En el estudio de Carlos García, donde la materia también abraza

Mi relación con el arte no empezó de golpe. Fue llegando poco a poco, casi en silencio, a través de la fotografía, de los viajes y de la necesidad de mirar con más atención. A principios de los años 2000, mientras mi vida profesional empezaba a tomar forma, yo también empecé a entrar en galerías con una frecuencia cada vez mayor. En Gijón, en Madrid, en París, en Berlín. A veces siguiendo la pista de grandes fotógrafos. Otras, simplemente dejándome llevar por esa intuición que aparece cuando uno todavía no sabe exactamente qué busca, pero ya reconoce que lo necesita.

En una de aquellas visitas a una pequeña galería de Gijón apareció Carlos García. Yo no lo conocía. No tenía referencias suyas ni contexto previo. Solo recuerdo el impacto. Una obra de formato medio, enmarcada con una presencia sobria y rotunda, me dejó completamente enganchado. De esas veces en las que una pieza se impone sobre todas las demás y ya no se te va de la cabeza.

Aquel fue el comienzo. Primero llegó la obra. Después, con el tiempo, llegó el artista. Y después, algo todavía más raro y más valioso: la amistad.

"Un lugar al que siempre quiero volver"

Durante todos estos años he visitado varias veces el estudio de Carlos García. Algunas acompañado. Otras solo. Y aunque cada visita ha tenido su propia energía, todas comparten algo difícil de explicar con precisión: la sensación de entrar en un lugar donde la creación no está decorada ni preparada para ser mostrada, sino que simplemente sucede.

Su estudio, en un bajo de Gijón alejado del centro, es uno de esos espacios que me han marcado de verdad. Hay en él una intensidad muy poco común. Una especie de vibración silenciosa que no depende solo de las obras, sino de la suma de todo: las paredes cargadas, las piezas apoyadas unas contra otras en un caos perfectamente resuelto, el suelo manchado de materia, los materiales de trabajo, las esculturas en proceso, la sensación de estar viendo no solo resultados, sino pensamiento en estado físico. Todo parece colocado desde una lógica interna que no necesita explicarse. Nada sobra. Nada posa. Todo vive.

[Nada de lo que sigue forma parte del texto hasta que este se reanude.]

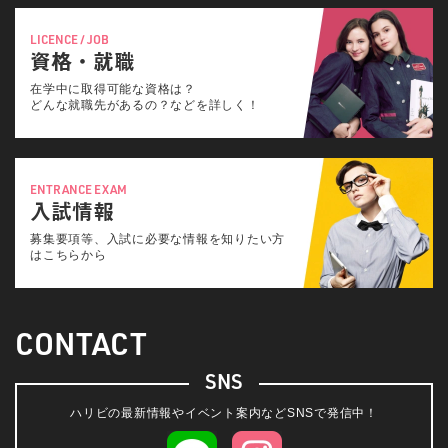
LICENCE / JOB
資格・就職
在学中に取得可能な資格は？
どんな就職先があるの？などを詳しく！
ENTRANCE EXAM
入試情報
募集要項等、入試に必要な情報を知りたい方
はこちらから
CONTACT
SNS
ハリビの最新情報やイベント案内などSNSで発信中！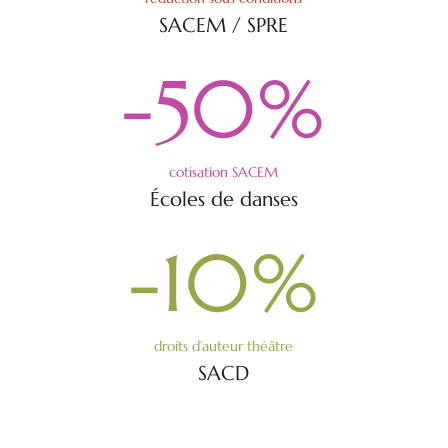
SACEM / SPRE
-50
%
cotisation SACEM
Écoles de danses
-10
%
droits d’auteur théâtre
SACD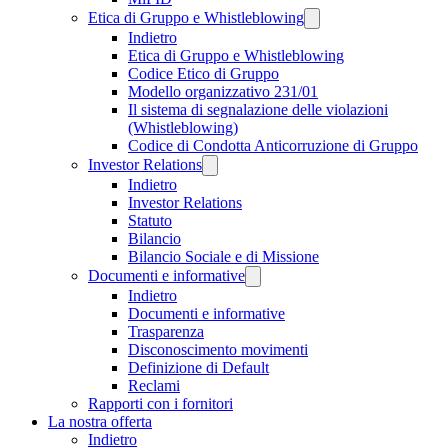
Etica di Gruppo e Whistleblowing
Indietro
Etica di Gruppo e Whistleblowing
Codice Etico di Gruppo
Modello organizzativo 231/01
Il sistema di segnalazione delle violazioni
(Whistleblowing)
Codice di Condotta Anticorruzione di Gruppo
Investor Relations
Indietro
Investor Relations
Statuto
Bilancio
Bilancio Sociale e di Missione
Documenti e informative
Indietro
Documenti e informative
Trasparenza
Disconoscimento movimenti
Definizione di Default
Reclami
Rapporti con i fornitori
La nostra offerta
Indietro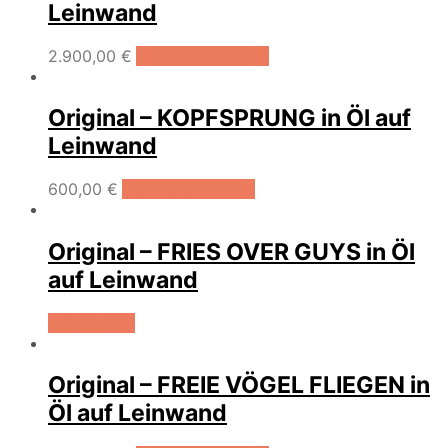
Leinwand
2.900,00
€
In den Warenkorb
Original – KOPFSPRUNG in Öl auf
Leinwand
600,00
€
In den Warenkorb
Original – FRIES OVER GUYS in Öl
auf Leinwand
Weiterlesen
Original – FREIE VÖGEL FLIEGEN in
Öl auf Leinwand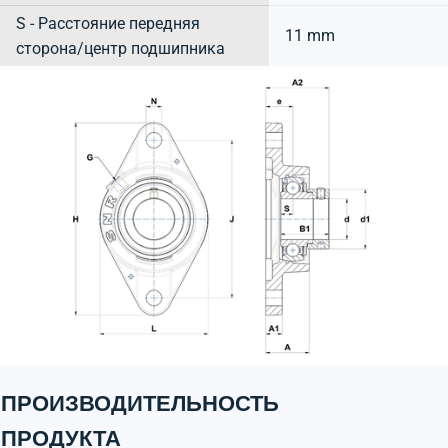
S - Расстояние передняя
11 mm
сторона/центр подшипника
ПРОИЗВОДИТЕЛЬНОСТЬ
ПРОДУКТА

He tenido la suerte de llegar allí en momentos distintos, incluso cuando estaba trabajando en piezas o proyectos que todavía no habían salido a la luz. Y quizá por eso cada visita ha tenido algo de privilegio. Pero lo que más permanece no es solo la fuerza visual del espacio, sino la calidad de lo que ocurre dentro. Con Carlos, la conversación siempre va a un lugar profundo. No es una conversación ligera ni de cortesía. Es de esas pocas que ensanchan el tiempo y lo vuelven más verdadero. Siempre recuerdo la música clásica de fondo, la calma, el nivel de intimidad, el gusto por detenerse de verdad en lo importante.

Después de aquella primera obra, vinieron otras. Algunas compradas. Otras regaladas por él con esa generosidad delicada que también forma parte de su manera de estar. Sus piezas me han acompañado en distintos espacios de trabajo, en distintas casas, en distintos momentos de mi vida. Y eso hace que entrar en su estudio no sea nunca una simple visita. Es entrar, una vez más, en una fuente de belleza que para mí también ha sido sostén.

"El arte cuando también cuida"

A veces se habla del arte como algo que se contempla. En mi caso, hay obras y artistas que además acompañan. Que sostienen. Que ordenan algo por dentro sin necesidad de explicarlo.

Eso es lo que me ocurre con Carlos García desde hace muchos años. Su obra me emociona, pero también me centra. Y su estudio, con toda esa mezcla de intensidad, desorden preciso, materia viva y conversación honda, se ha convertido para mí en uno de esos lugares a los que siempre quiero volver cuanto antes.

No por nostalgia. No por costumbre. Sino porque hay espacios que, de una forma extraña y muy hermosa, nos recuerdan quiénes somos cuando miramos de verdad.